Is it pure coincidence that McDonald and SEIU's President Emeritus are both working to promote the slashing of workers’ pensions?   

Interestingly, Pew and the Enron billionaire have specifically targeted a handful of states such as Rhode Island… where Stern recently rushed to the aid of the state’s pension-slashing treasurer.

The following are some excerpts from Sirota’s report... which raise an obvious question:

Why the f*ck are SEIU officials promoting efforts to slash the pensions of public-sector workers, especially given that SEIU's members include hundreds of thousands of state, county and municipal workers across the U.S? (Note: Freeman's email exchange regarding the LA Times and McDonald is below.)
In each of these states and many others now debating pension “reform,” Pew and Arnold have colluded to shape a narrative that suggests cutting public pension benefits is the only viable path forward. This, despite the fact that a) cutting wasteful corporate welfare could raise enough revenues to prevent such cuts; b) the pension “reform” proposals from Pew and Arnold could end up costing more than simply shoring up the existing system; and c) pension expenditures are typically more reliable methods of economic stimulus than corporate welfare.

Those inconvenient facts have been ignored in the political debate over pensions.

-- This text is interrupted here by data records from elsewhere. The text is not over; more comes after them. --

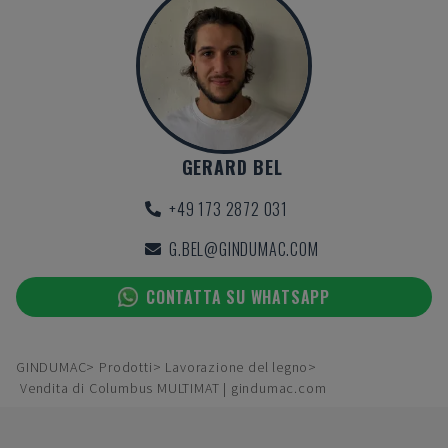
GERARD BEL
+49 173 2872 031
G.BEL@GINDUMAC.COM
CONTATTA SU WHATSAPP
GINDUMAC
Prodotti
Lavorazione del legno
Vendita di Columbus MULTIMAT | gindumac.com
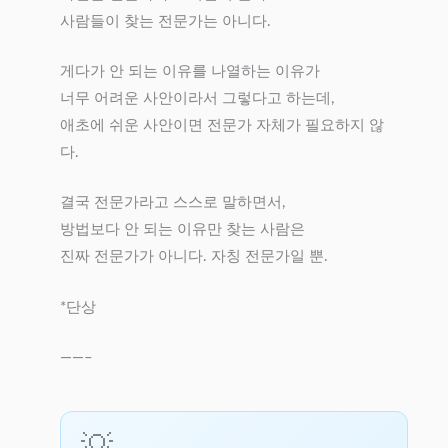
사람들이 찾는 전문가는 아니다.
게다가 안 되는 이유를 나열하는 이유가
너무 어려운 사안이라서 그렇다고 하는데,
애초에 쉬운 사안이면 전문가 자체가 필요하지 않
다.
결국 전문가라고 스스로 말하면서,
방법보다 안 되는 이유만 찾는 사람은
진짜 전문가가 아니다. 자칭 전문가일 뿐.
*단상
——–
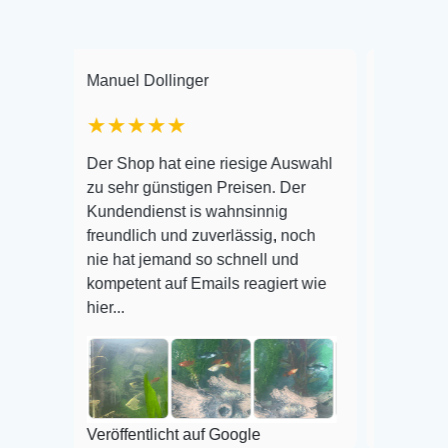
Manuel Dollinger
Frank Hackmayer
★★★★★
Warenanlieferung To
Der Shop hat eine riesige Auswahl
Auswahl plus gesund
zu sehr günstigen Preisen. Der
befinden der Fische 
Kundendienst is wahnsinnig
Alles ist quick leben
freundlich und zuverlässig, noch
super Zustand. Gern
nie hat jemand so schnell und
kompetent auf Emails reagiert wie
hier...
Veröffentlicht auf Go
Veröffentlicht auf Google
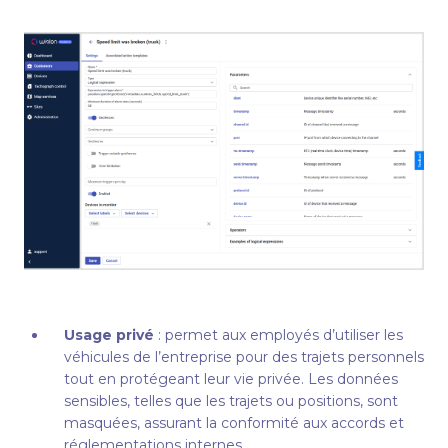
Usage privé
: permet aux employés d’utiliser les
véhicules de l’entreprise pour des trajets personnels
tout en protégeant leur vie privée. Les données
sensibles, telles que les trajets ou positions, sont
masquées, assurant la conformité aux accords et
réglementations internes.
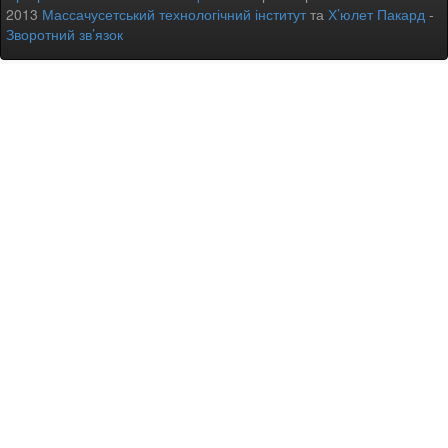
2013
Массачусетський технологічний інститут
та
Х’юлет Пакард
-
Зворотний зв’язок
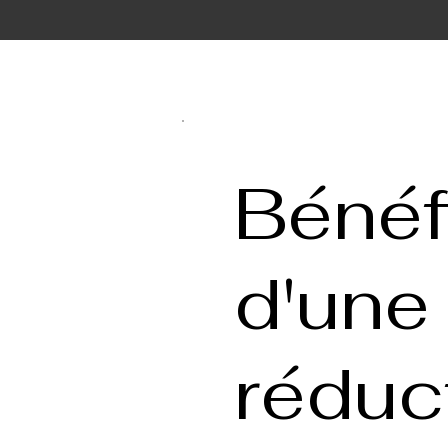
ACCUEIL
BOUTIQUE
Bénéf
d'une
réduc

Thanks to the combination of Pew’s well-known brand and Arnold’s vast resources, the pension-slashing movement’s extremist message has been able to dominate the political discourse in states throughout America.

The result is a skewed national conversation about state budgets – one in which middle-class public sector workers are increasingly asked to assume all the financial sacrifice for balancing the government books, and corporations and the wealthy are exempted from any sacrifice whatsoever.